* _DIRECTIONS_
From the line with "5 | 14 | 19 |" through the line with "She-oak | 6 | 2 | 8 |", repeat the entries verbatim, both end lines included, and add nothing.

* _SUPPLIED ENTRIES_
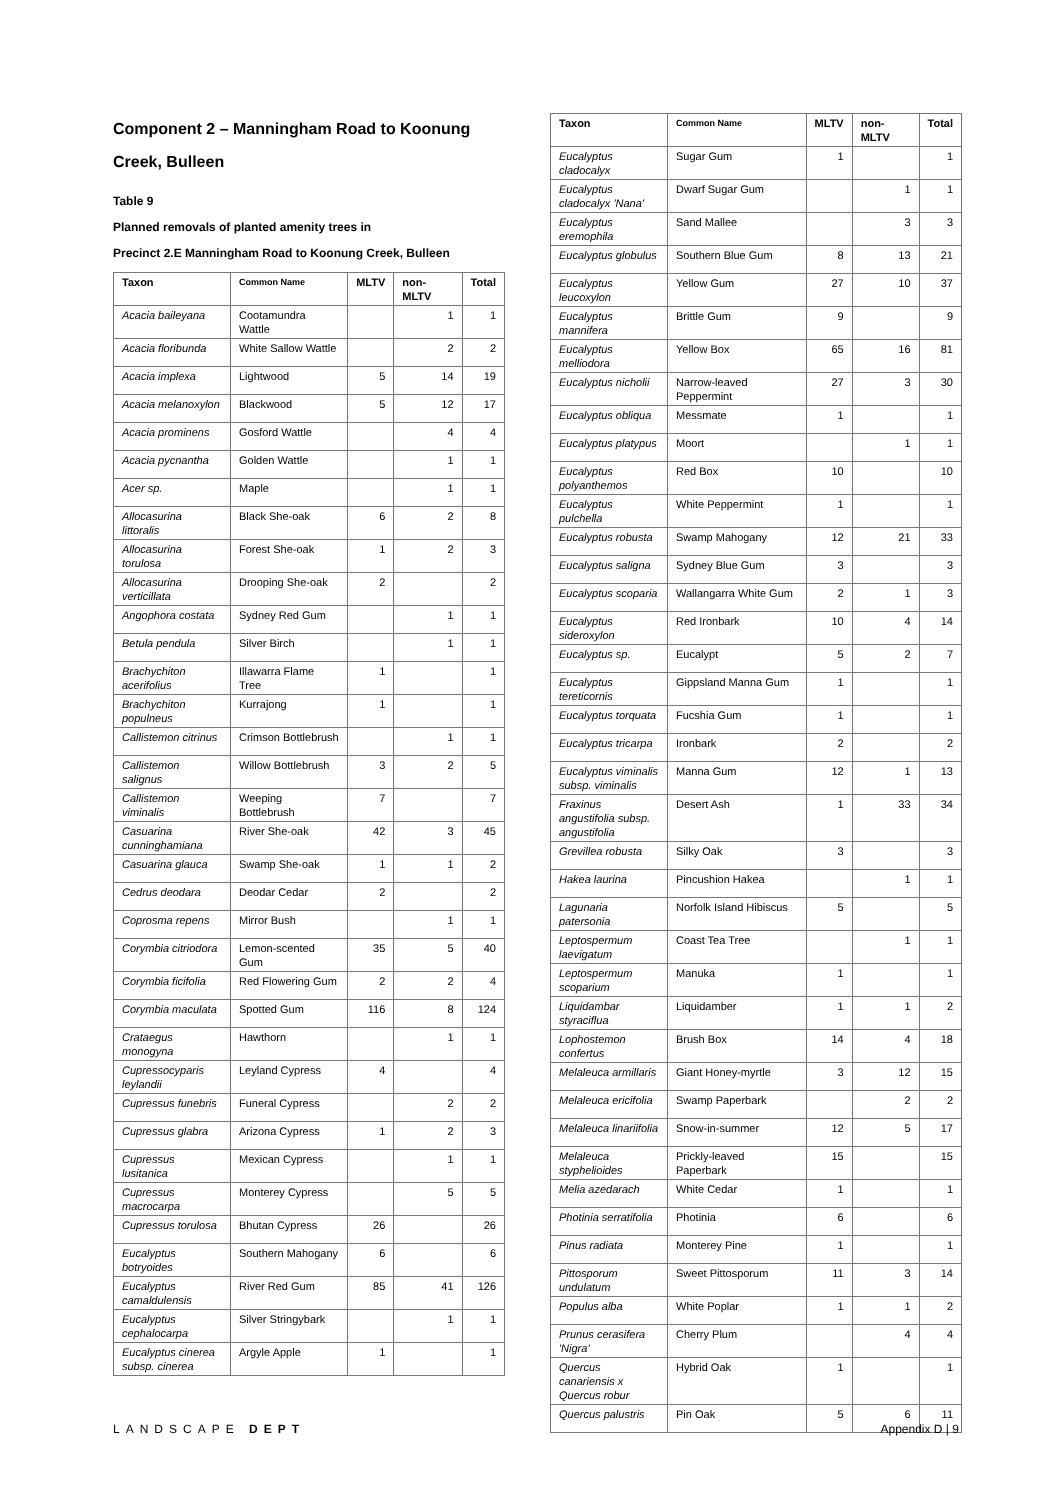Component 2 – Manningham Road to Koonung
Creek, Bulleen
Table 9
Planned removals of planted amenity trees in
Precinct 2.E Manningham Road to Koonung Creek, Bulleen
| Taxon | Common Name | MLTV | non-MLTV | Total |
| --- | --- | --- | --- | --- |
| Acacia baileyana | Cootamundra Wattle | | 1 | 1 |
| Acacia floribunda | White Sallow Wattle | | 2 | 2 |
| Acacia implexa | Lightwood | 5 | 14 | 19 |
| Acacia melanoxylon | Blackwood | 5 | 12 | 17 |
| Acacia prominens | Gosford Wattle | | 4 | 4 |
| Acacia pycnantha | Golden Wattle | | 1 | 1 |
| Acer sp. | Maple | | 1 | 1 |
| Allocasurina littoralis | Black She-oak | 6 | 2 | 8 |
| Allocasurina torulosa | Forest She-oak | 1 | 2 | 3 |
| Allocasurina verticillata | Drooping She-oak | 2 | | 2 |
| Angophora costata | Sydney Red Gum | | 1 | 1 |
| Betula pendula | Silver Birch | | 1 | 1 |
| Brachychiton acerifolius | Illawarra Flame Tree | 1 | | 1 |
| Brachychiton populneus | Kurrajong | 1 | | 1 |
| Callistemon citrinus | Crimson Bottlebrush | | 1 | 1 |
| Callistemon salignus | Willow Bottlebrush | 3 | 2 | 5 |
| Callistemon viminalis | Weeping Bottlebrush | 7 | | 7 |
| Casuarina cunninghamiana | River She-oak | 42 | 3 | 45 |
| Casuarina glauca | Swamp She-oak | 1 | 1 | 2 |
| Cedrus deodara | Deodar Cedar | 2 | | 2 |
| Coprosma repens | Mirror Bush | | 1 | 1 |
| Corymbia citriodora | Lemon-scented Gum | 35 | 5 | 40 |
| Corymbia ficifolia | Red Flowering Gum | 2 | 2 | 4 |
| Corymbia maculata | Spotted Gum | 116 | 8 | 124 |
| Crataegus monogyna | Hawthorn | | 1 | 1 |
| Cupressocyparis leylandii | Leyland Cypress | 4 | | 4 |
| Cupressus funebris | Funeral Cypress | | 2 | 2 |
| Cupressus glabra | Arizona Cypress | 1 | 2 | 3 |
| Cupressus lusitanica | Mexican Cypress | | 1 | 1 |
| Cupressus macrocarpa | Monterey Cypress | | 5 | 5 |
| Cupressus torulosa | Bhutan Cypress | 26 | | 26 |
| Eucalyptus botryoides | Southern Mahogany | 6 | | 6 |
| Eucalyptus camaldulensis | River Red Gum | 85 | 41 | 126 |
| Eucalyptus cephalocarpa | Silver Stringybark | | 1 | 1 |
| Eucalyptus cinerea subsp. cinerea | Argyle Apple | 1 | | 1 |
| Taxon | Common Name | MLTV | non-MLTV | Total |
| --- | --- | --- | --- | --- |
| Eucalyptus cladocalyx | Sugar Gum | 1 | | 1 |
| Eucalyptus cladocalyx 'Nana' | Dwarf Sugar Gum | | 1 | 1 |
| Eucalyptus eremophila | Sand Mallee | | 3 | 3 |
| Eucalyptus globulus | Southern Blue Gum | 8 | 13 | 21 |
| Eucalyptus leucoxylon | Yellow Gum | 27 | 10 | 37 |
| Eucalyptus mannifera | Brittle Gum | 9 | | 9 |
| Eucalyptus melliodora | Yellow Box | 65 | 16 | 81 |
| Eucalyptus nicholii | Narrow-leaved Peppermint | 27 | 3 | 30 |
| Eucalyptus obliqua | Messmate | 1 | | 1 |
| Eucalyptus platypus | Moort | | 1 | 1 |
| Eucalyptus polyanthemos | Red Box | 10 | | 10 |
| Eucalyptus pulchella | White Peppermint | 1 | | 1 |
| Eucalyptus robusta | Swamp Mahogany | 12 | 21 | 33 |
| Eucalyptus saligna | Sydney Blue Gum | 3 | | 3 |
| Eucalyptus scoparia | Wallangarra White Gum | 2 | 1 | 3 |
| Eucalyptus sideroxylon | Red Ironbark | 10 | 4 | 14 |
| Eucalyptus sp. | Eucalypt | 5 | 2 | 7 |
| Eucalyptus tereticornis | Gippsland Manna Gum | 1 | | 1 |
| Eucalyptus torquata | Fucshia Gum | 1 | | 1 |
| Eucalyptus tricarpa | Ironbark | 2 | | 2 |
| Eucalyptus viminalis subsp. viminalis | Manna Gum | 12 | 1 | 13 |
| Fraxinus angustifolia subsp. angustifolia | Desert Ash | 1 | 33 | 34 |
| Grevillea robusta | Silky Oak | 3 | | 3 |
| Hakea laurina | Pincushion Hakea | | 1 | 1 |
| Lagunaria patersonia | Norfolk Island Hibiscus | 5 | | 5 |
| Leptospermum laevigatum | Coast Tea Tree | | 1 | 1 |
| Leptospermum scoparium | Manuka | 1 | | 1 |
| Liquidambar styraciflua | Liquidamber | 1 | 1 | 2 |
| Lophostemon confertus | Brush Box | 14 | 4 | 18 |
| Melaleuca armillaris | Giant Honey-myrtle | 3 | 12 | 15 |
| Melaleuca ericifolia | Swamp Paperbark | | 2 | 2 |
| Melaleuca linariifolia | Snow-in-summer | 12 | 5 | 17 |
| Melaleuca styphelioides | Prickly-leaved Paperbark | 15 | | 15 |
| Melia azedarach | White Cedar | 1 | | 1 |
| Photinia serratifolia | Photinia | 6 | | 6 |
| Pinus radiata | Monterey Pine | 1 | | 1 |
| Pittosporum undulatum | Sweet Pittosporum | 11 | 3 | 14 |
| Populus alba | White Poplar | 1 | 1 | 2 |
| Prunus cerasifera 'Nigra' | Cherry Plum | | 4 | 4 |
| Quercus canariensis x Quercus robur | Hybrid Oak | 1 | | 1 |
| Quercus palustris | Pin Oak | 5 | 6 | 11 |
LANDSCAPE DEPT Appendix D | 9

* _ANSWER AREA_
| Acacia implexa | Lightwood | 5 | 14 | 19 |
| Acacia melanoxylon | Blackwood | 5 | 12 | 17 |
| Acacia prominens | Gosford Wattle | | 4 | 4 |
| Acacia pycnantha | Golden Wattle | | 1 | 1 |
| Acer sp. | Maple | | 1 | 1 |
| Allocasurina littoralis | Black She-oak | 6 | 2 | 8 |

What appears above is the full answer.